How to allocate DMA buffer for 2D FFT parallelization?

Hi, I am implementing 2D FFT on my ZCU104 board and using PYNQ for testing. The image is unit8 512 by 512 . Since it is uint8, I am able to parallelize my design by streaming 256-bit at a time. The hardware design works, however, I have to reshape the image before copying it to the DMA buffer. This is because it reads a whole column before going to the next column making the rows change constantly. I want to have the same rows being read until all columns in the rows have been read.

Right now I am slicing and stacking my image from (512, 512) to (512*16, 32) for it to work as intended. This task is “meh” and adds to pre-processing. Is there a way to tell the allocate function how the image is to be represented in memory without the need for slicing and stacking? I have looked around the forums, but I have not found an answer.

Best regards,
Asbjørn

2 Likes

Hi @Asmami,

Welcome to the PYNQ community.

Is there a way to tell the allocate function how the image is to be represented in memory without the need for slicing and stacking?

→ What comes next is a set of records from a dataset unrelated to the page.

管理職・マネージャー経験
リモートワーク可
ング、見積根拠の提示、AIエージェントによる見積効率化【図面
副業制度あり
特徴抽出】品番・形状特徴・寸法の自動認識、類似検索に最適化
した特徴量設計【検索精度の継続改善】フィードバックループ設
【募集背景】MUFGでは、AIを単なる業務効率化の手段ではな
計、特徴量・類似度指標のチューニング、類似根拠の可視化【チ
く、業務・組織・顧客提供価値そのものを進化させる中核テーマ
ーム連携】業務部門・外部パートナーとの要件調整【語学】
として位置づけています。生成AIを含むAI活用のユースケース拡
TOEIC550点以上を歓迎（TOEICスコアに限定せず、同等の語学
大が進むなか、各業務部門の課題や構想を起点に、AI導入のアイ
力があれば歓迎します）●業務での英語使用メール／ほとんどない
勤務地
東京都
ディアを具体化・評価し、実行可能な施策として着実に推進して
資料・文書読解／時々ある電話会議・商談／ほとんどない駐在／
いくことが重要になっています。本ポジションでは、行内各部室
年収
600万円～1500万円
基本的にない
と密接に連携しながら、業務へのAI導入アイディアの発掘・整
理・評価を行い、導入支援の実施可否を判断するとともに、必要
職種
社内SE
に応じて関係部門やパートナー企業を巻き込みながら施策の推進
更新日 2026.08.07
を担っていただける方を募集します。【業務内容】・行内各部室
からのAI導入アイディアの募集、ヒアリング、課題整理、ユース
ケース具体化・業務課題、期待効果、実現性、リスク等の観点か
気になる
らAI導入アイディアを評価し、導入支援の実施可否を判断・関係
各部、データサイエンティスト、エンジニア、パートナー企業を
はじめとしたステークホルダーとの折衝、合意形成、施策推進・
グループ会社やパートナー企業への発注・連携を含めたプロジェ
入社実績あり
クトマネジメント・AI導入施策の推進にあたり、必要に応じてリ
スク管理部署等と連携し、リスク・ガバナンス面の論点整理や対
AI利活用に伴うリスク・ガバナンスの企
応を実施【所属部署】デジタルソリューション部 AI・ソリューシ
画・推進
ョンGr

No, order is not supported by the allocate, I believe this is a constraint from the driver. But, you could do something like this using numpy

shape = (2,2)
buf0 = allocate(shape=shape, dtype=np.int8)
buf1 = allocate(shape=shape, dtype=np.int8)
for i in range(shape[0]):
    for j in range(shape[1]):
        buf0[i][j] = i * shape[0] + j

# Transpose (change rows and columns order)
buf1[:] = buf0.T
print(f'{buf0=}\n{buf1=}')

Or you can try with reshaping the array, I suggest you use the built-in numpy APIs which are super efficient.

Mario

1 Like

Thanks for the quick answer. It was not what I hoped for, however, it was expected. Thanks for the optimization tips.

Asbjørn

1 Like

This topic was automatically closed 3 days after the last reply. New replies are no longer allowed.